São apenas as questões suscitadas pelo recorrente e sumariadas nas respectivas conclusões que o tribunal de recurso tem de apreciar Cfr. Prof. Germano Marques da Silva, Curso de Processo Penal, III, Verbo, 2ª edição, pág. 350. , sem prejuízo das de conhecimento oficioso .

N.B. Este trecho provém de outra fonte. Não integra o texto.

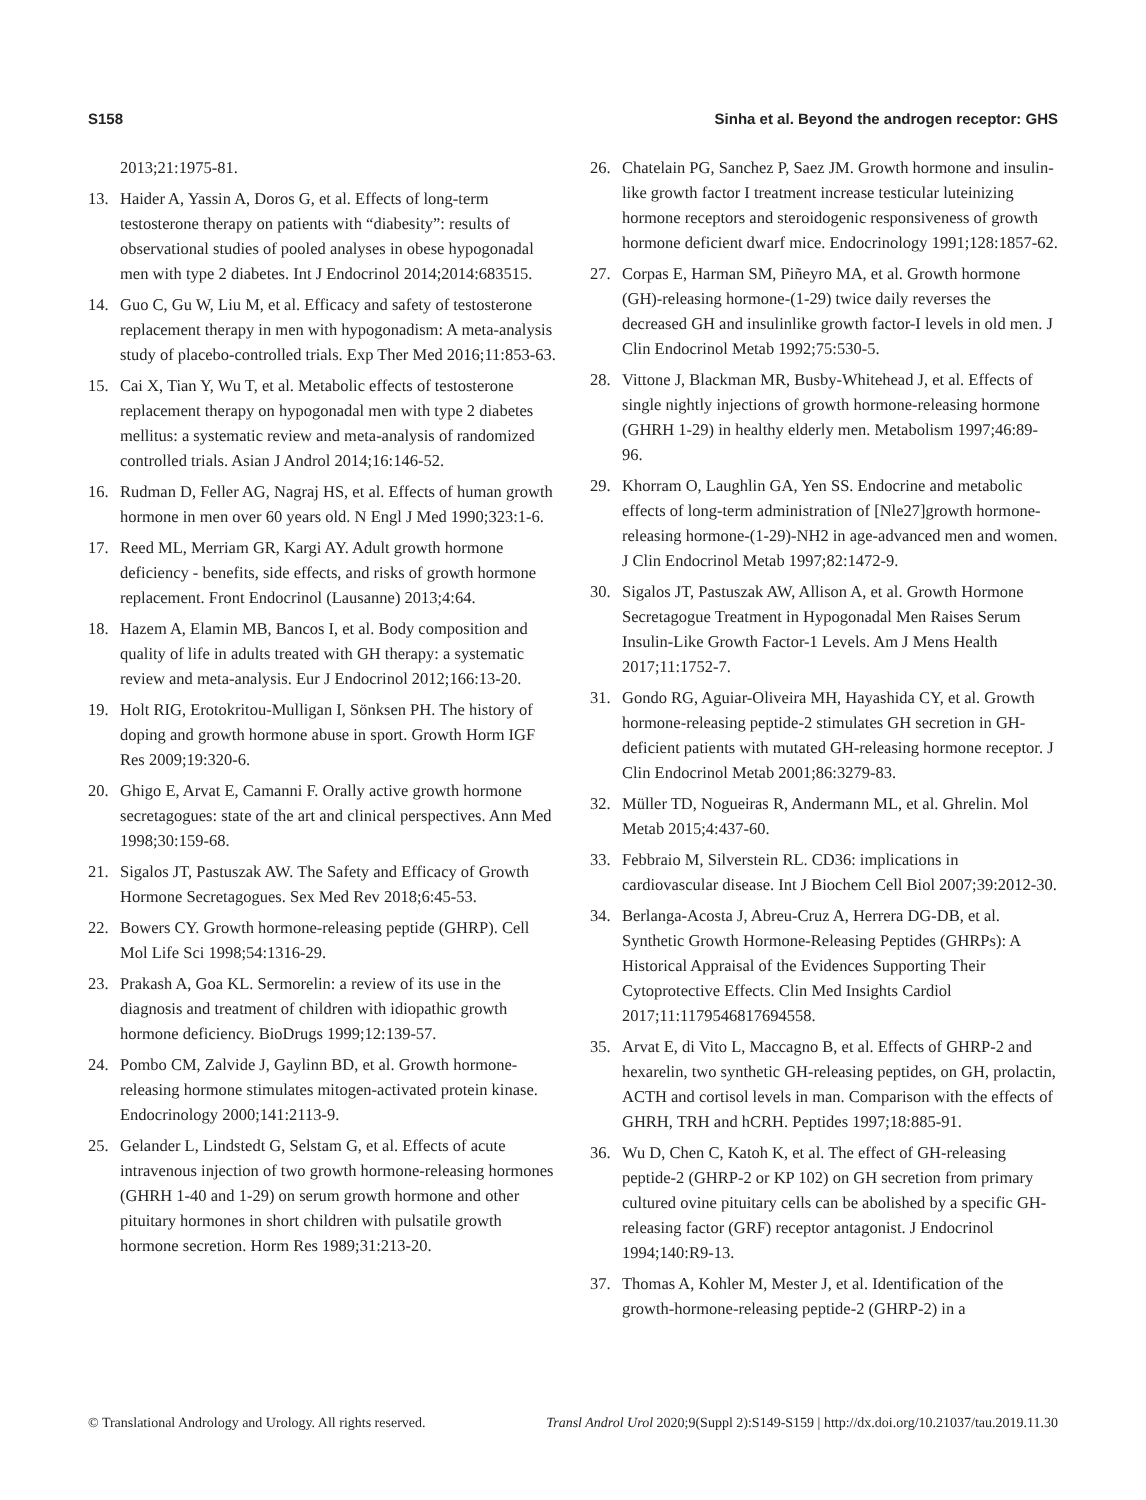S158 Sinha et al. Beyond the androgen receptor: GHS
2013;21:1975-81.
13. Haider A, Yassin A, Doros G, et al. Effects of long-term testosterone therapy on patients with “diabesity”: results of observational studies of pooled analyses in obese hypogonadal men with type 2 diabetes. Int J Endocrinol 2014;2014:683515.
14. Guo C, Gu W, Liu M, et al. Efficacy and safety of testosterone replacement therapy in men with hypogonadism: A meta-analysis study of placebo-controlled trials. Exp Ther Med 2016;11:853-63.
15. Cai X, Tian Y, Wu T, et al. Metabolic effects of testosterone replacement therapy on hypogonadal men with type 2 diabetes mellitus: a systematic review and meta-analysis of randomized controlled trials. Asian J Androl 2014;16:146-52.
16. Rudman D, Feller AG, Nagraj HS, et al. Effects of human growth hormone in men over 60 years old. N Engl J Med 1990;323:1-6.
17. Reed ML, Merriam GR, Kargi AY. Adult growth hormone deficiency - benefits, side effects, and risks of growth hormone replacement. Front Endocrinol (Lausanne) 2013;4:64.
18. Hazem A, Elamin MB, Bancos I, et al. Body composition and quality of life in adults treated with GH therapy: a systematic review and meta-analysis. Eur J Endocrinol 2012;166:13-20.
19. Holt RIG, Erotokritou-Mulligan I, Sönksen PH. The history of doping and growth hormone abuse in sport. Growth Horm IGF Res 2009;19:320-6.
20. Ghigo E, Arvat E, Camanni F. Orally active growth hormone secretagogues: state of the art and clinical perspectives. Ann Med 1998;30:159-68.
21. Sigalos JT, Pastuszak AW. The Safety and Efficacy of Growth Hormone Secretagogues. Sex Med Rev 2018;6:45-53.
22. Bowers CY. Growth hormone-releasing peptide (GHRP). Cell Mol Life Sci 1998;54:1316-29.
23. Prakash A, Goa KL. Sermorelin: a review of its use in the diagnosis and treatment of children with idiopathic growth hormone deficiency. BioDrugs 1999;12:139-57.
24. Pombo CM, Zalvide J, Gaylinn BD, et al. Growth hormone-releasing hormone stimulates mitogen-activated protein kinase. Endocrinology 2000;141:2113-9.
25. Gelander L, Lindstedt G, Selstam G, et al. Effects of acute intravenous injection of two growth hormone-releasing hormones (GHRH 1-40 and 1-29) on serum growth hormone and other pituitary hormones in short children with pulsatile growth hormone secretion. Horm Res 1989;31:213-20.
26. Chatelain PG, Sanchez P, Saez JM. Growth hormone and insulin-like growth factor I treatment increase testicular luteinizing hormone receptors and steroidogenic responsiveness of growth hormone deficient dwarf mice. Endocrinology 1991;128:1857-62.
27. Corpas E, Harman SM, Piñeyro MA, et al. Growth hormone (GH)-releasing hormone-(1-29) twice daily reverses the decreased GH and insulinlike growth factor-I levels in old men. J Clin Endocrinol Metab 1992;75:530-5.
28. Vittone J, Blackman MR, Busby-Whitehead J, et al. Effects of single nightly injections of growth hormone-releasing hormone (GHRH 1-29) in healthy elderly men. Metabolism 1997;46:89-96.
29. Khorram O, Laughlin GA, Yen SS. Endocrine and metabolic effects of long-term administration of [Nle27]growth hormone-releasing hormone-(1-29)-NH2 in age-advanced men and women. J Clin Endocrinol Metab 1997;82:1472-9.
30. Sigalos JT, Pastuszak AW, Allison A, et al. Growth Hormone Secretagogue Treatment in Hypogonadal Men Raises Serum Insulin-Like Growth Factor-1 Levels. Am J Mens Health 2017;11:1752-7.
31. Gondo RG, Aguiar-Oliveira MH, Hayashida CY, et al. Growth hormone-releasing peptide-2 stimulates GH secretion in GH-deficient patients with mutated GH-releasing hormone receptor. J Clin Endocrinol Metab 2001;86:3279-83.
32. Müller TD, Nogueiras R, Andermann ML, et al. Ghrelin. Mol Metab 2015;4:437-60.
33. Febbraio M, Silverstein RL. CD36: implications in cardiovascular disease. Int J Biochem Cell Biol 2007;39:2012-30.
34. Berlanga-Acosta J, Abreu-Cruz A, Herrera DG-DB, et al. Synthetic Growth Hormone-Releasing Peptides (GHRPs): A Historical Appraisal of the Evidences Supporting Their Cytoprotective Effects. Clin Med Insights Cardiol 2017;11:1179546817694558.
35. Arvat E, di Vito L, Maccagno B, et al. Effects of GHRP-2 and hexarelin, two synthetic GH-releasing peptides, on GH, prolactin, ACTH and cortisol levels in man. Comparison with the effects of GHRH, TRH and hCRH. Peptides 1997;18:885-91.
36. Wu D, Chen C, Katoh K, et al. The effect of GH-releasing peptide-2 (GHRP-2 or KP 102) on GH secretion from primary cultured ovine pituitary cells can be abolished by a specific GH-releasing factor (GRF) receptor antagonist. J Endocrinol 1994;140:R9-13.
37. Thomas A, Kohler M, Mester J, et al. Identification of the growth-hormone-releasing peptide-2 (GHRP-2) in a
© Translational Andrology and Urology. All rights reserved. Transl Androl Urol 2020;9(Suppl 2):S149-S159 | http://dx.doi.org/10.21037/tau.2019.11.30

No caso dos autos, face às conclusões da motivação da recorrente “WW... – ., Lda”, as questões a decidir são as seguintes:
- se a douta sentença padece de um vício de fundamentação, que a torna nula, nos termos dos artigos 374.º e 379.º, n.º1, alínea a), ambos do Código de Processo Penal;
- se a qualificação da contra-ordenação como crime permanente feita pelo Tribunal “a quo” viola os artigos 3.º e 5.º do RGCO, bem como os artigos 4.º e 6.º da Lei 50/2006, pois que não existe razão para aplicar “in casu” subsidiariamente a alínea a), n.º 2, do art. 119.º do C.P.;
- se quer face ao disposto no art. 27.º do RGCO, em especial a sua alínea b), aplicável atendendo à moldura de coima prevista no art.24.º n.º 1 alínea a) do DL 196/2003, na sua redacção primitiva, quer ao disposto no art.40.º da Lei 50/2006, já prescreveu o procedimento contra-ordenacional;
- se em face do princípio da aplicação da lei concretamente mais favorável ao arguido, a ser aplicada qualquer sanção, teria de o ser pelo mínimo previsto no art.24.º, n.º l, alínea a) do DL 196/2003, na sua redacção primitiva, aplicável aos factos subjudice, ou seja, 500€ e não no valor que o foi de 15.000 €.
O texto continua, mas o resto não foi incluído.